*** Excerpt provided ***

Please update the Backup Software first as the issue is happening while we are running the backup.

Since MPIO path are failing please update the Components related to Storage and SAN.
1. Please update the Fibre Channel Drivers :

Manufacture: Emulex Corporation

Serial Number: H3533664NP

Model: 554FLB

Driver version: 10.4.364.0

firmware version: 10.5.155.0

Please check with the Backup Team or HP team to find the reason of the issue because we have seen issues happening with the software related to the SAN while running a backup from a third-party application. This could be an issue with any intermediate components.

***

- [The request]
Do the following statements agree with the support reply about failing MPIO paths? For each, answer yes or no and quote the reply's deciding words.
1. The Fibre Channel hardware listed is made by Emulex Corporation.
2. The driver version given is the same as the firmware version.
3. The reply says to update the storage components before the backup software.

*** Raw records ***

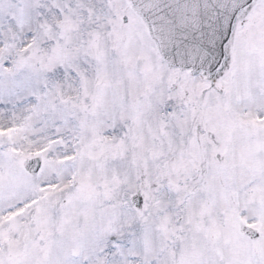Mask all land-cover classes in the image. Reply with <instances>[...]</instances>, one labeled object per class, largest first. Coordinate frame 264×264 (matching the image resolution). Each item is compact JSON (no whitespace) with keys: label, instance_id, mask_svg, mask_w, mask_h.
Here are the masks:
<instances>
[{"label":"snow or ice","instance_id":"6c2138e0","mask_svg":"<svg viewBox=\"0 0 264 264\" xmlns=\"http://www.w3.org/2000/svg\"><path fill=\"white\" fill-rule=\"evenodd\" d=\"M0 264H264V0H0Z\"/></svg>","mask_w":264,"mask_h":264}]
</instances>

***

- [Complete output]
1. Yes: "Manufacture: Emulex Corporation"
2. No: "Driver version: 10.4.364.0" and "firmware version: 10.5.155.0"
3. No: "Please update the Backup Software first"